* _Dataset items_:
= = = = =

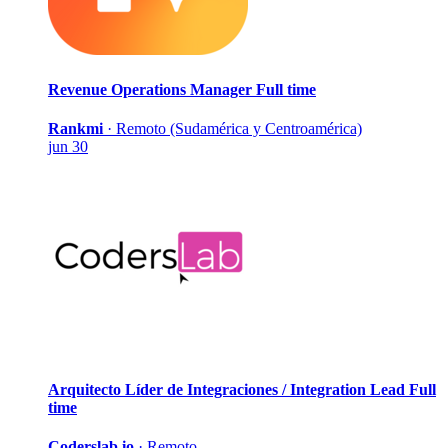
Revenue Operations Manager
Full time
Rankmi
·
Remoto (Sudamérica y Centroamérica)
jun 30
Arquitecto Líder de Integraciones / Integration Lead
Full
time
Coderslab.io
·
Remoto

= = = = =

* _What to work on_: Please pull the text lines from the rows above and repeat them word for word. Leave the pictures out of your answer.

* _Task output_:
Revenue Operations Manager
Full time
Rankmi
·
Remoto (Sudamérica y Centroamérica)
jun 30
Arquitecto Líder de Integraciones / Integration Lead
Full
time
Coderslab.io
·
Remoto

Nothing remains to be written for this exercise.